Несколько встрепенувшихся тетушек с распухшими от слез скорбными лицами и моя решительная, возмущенная бабушка начали наперебой горестно причитать: «И зачем, зачем их только поставили во дворах, эти чертовы лазалки». В свете пыльных усталых ламп, ожидая, когда медсестра в зеленых босоножках наконец вызовет за скрипучую белую дверь, заплаканные тетушки нашептывали истории разжатых пальцев, оступившихся ног, соскользнувшей подошвы, неверного шага. «Зачем было лезть на эти шаткие, ржавые лестницы с ледяными железными перекладинами? Зачем было карабкаться туда после дождя? Это же так опасно! Ну кто тебя надоумил?» – наперебой всхлипывали они, качая головами, наблюдая лежащих на кушетках поломанных детей. И упрямое «Ну зачем тебя понесло на эти лазалки» эхом катилось в серо-сизый сумрак коридора больницы.

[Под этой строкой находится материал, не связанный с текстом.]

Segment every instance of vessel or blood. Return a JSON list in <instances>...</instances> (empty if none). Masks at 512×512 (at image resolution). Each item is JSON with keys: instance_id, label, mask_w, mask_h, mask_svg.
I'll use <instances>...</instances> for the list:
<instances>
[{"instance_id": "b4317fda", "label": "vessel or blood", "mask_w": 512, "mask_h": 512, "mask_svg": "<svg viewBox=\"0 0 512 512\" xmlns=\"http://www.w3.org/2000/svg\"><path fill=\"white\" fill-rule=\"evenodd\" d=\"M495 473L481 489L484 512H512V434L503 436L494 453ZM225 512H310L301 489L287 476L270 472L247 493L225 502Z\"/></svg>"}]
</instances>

Бессмысленно было объяснять им, что каждая лазалка, возникнув во дворе, становилась приглашением на схватку со страхом. Рано или поздно лазалка сообщала, что час настал. Тогда отступать было некуда, потому что иначе не уснешь. И становилось необходимо, сегодня же, срочно, хватаясь за перекладины, убежать от земли, от травы и камешков, от кустов шиповника, лавочек, брошенного на обочине велосипеда, от взволнованно протянутых рук. Они уже забыли, эти причитающие тетушки в пушистых кофтах птиц гнева, что бегущий вверх неожиданно возникал и на некоторое время становился единственным среди ветра, листвы, далекого шума шоссе. Забираясь выше, он все отчетливее прорисовывался на фоне высоких перистых облаков, ясного теплого неба, озолоченного солнцем. Потом, между землей и расплывающимся самолетным следом, неожиданно узнавалось, что сейчас все зависит только от тебя. Тогда руки крепко и жадно сжимали ледяные перекладины, ноги ступали чуть медленнее, чтобы делать шаги безупречно и наверняка. Впереди небо расчерчивали еще несколько последних, решающих перекладин. Прямо над ними метались ласточки и стрижи, резко падая к земле, легко взмывая в прохладу над крышами. И взгляд несся в глубокую, холодноватую глубину неба. А на самом верху страх пропадал и взамен обязательно, сама собой открывалась, становилась известной какая-нибудь новая тайна. Каждому – своя. Синий дворовый ветер, летающий над лазалкой, охлаждал лицо, ерошил волосы, игриво накидывал на голову капюшон. Вдали по тротуару брела старушка с хромой болонкой, чья шерсть проржавела от старости. Голуби срывались с карнизов и, паря, облетали круг над двором. Кого-то звали ужинать. Из окна пятого этажа вырывались позывные программы «Время». Рыжий Леня проносился мимо на велосипеде, сверкая разноцветной проволокой, намотанной на спицы. Бабочка-капустница вспыхивала в зелени лип заброшенного детсада. На несколько мгновений время умирало. Вместо него совсем ненадолго возникало что-то другое, обособленное и неизменное. Бессмысленно было объяснять, что всякий, кто забывал этот решительный и страшный штурм лазалки, постепенно превращался в поломанных мужиков, что курят на балконах, в расплывшихся тетушек с кислыми лицами из очереди в сберкассу и еще в блеклых старух, укутанных в вытертые на локтях шубы.
Белая дверь медленно открывается, оттуда выводят кого-то под руку. И в кабинет приглашают меня. Бабушка строго подталкивает, одергивает свитерок. Она шипит вослед: «Обязательно громко скажи доктору „здравствуйте“, не мямли». Медсестра с монументальным пучком на голове старается быть ласковой и дружелюбной, она делает, как ей кажется, доброе, заботливое движение рукой, пропуская меня вперед.